The Republic of the Marshall Islands, which planned to issue a digital currency as a legal tender, received a negative recommendation from the International Monetary Fund. The IMF advised to abandon these plans.

The IMF recommended that the Pacific state in Micronesia refuse its plans to issue sovereign cryptocurrency. The Marshall Islands is an associated state with the United States, and the US dollar acts as a legal tender on the territory of the islands. But recently, the republic's authorities proposed issuing their own cryptocurrency, which will help to tackle the problem of dependence on the US dollar, its financial system and associated financial channels.
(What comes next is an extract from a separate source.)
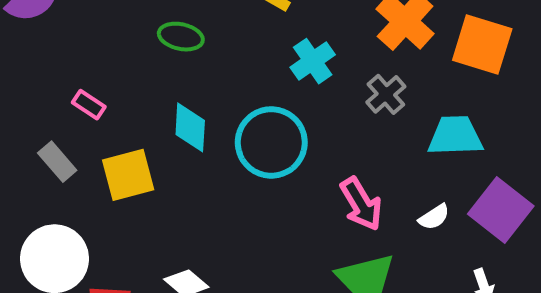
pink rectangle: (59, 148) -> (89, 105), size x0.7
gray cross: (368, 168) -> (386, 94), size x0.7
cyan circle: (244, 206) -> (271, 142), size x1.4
The idea of ​​issuing its own cryptocurrency emerged as the Marshall Islands' only commercial bank faced a growing risk of being switched off from its correspondent accounts in US banks due to tightening of regulatory requirements in the US.

But this idea was not supported by the International Monetary Fund.

"The issuance of a decentralized digital currency as a second legal tender would increase macroeconomic and financial integrity risks, and elevate the risk of losing the last U.S. dollar correspondent banking relationship," the IMF report reads.

The IMF warns that the disruption in external aid and other flows would have an extremely negative impact on the economy of the Marshall Islands.

In May, the government of the Marshall Islands approved amendments to the legislation. The authorities revealed their plans to issue the digital currency called Sovereign with limited supply of 24 million coins. They were planned to be distributed via ICO and private presales.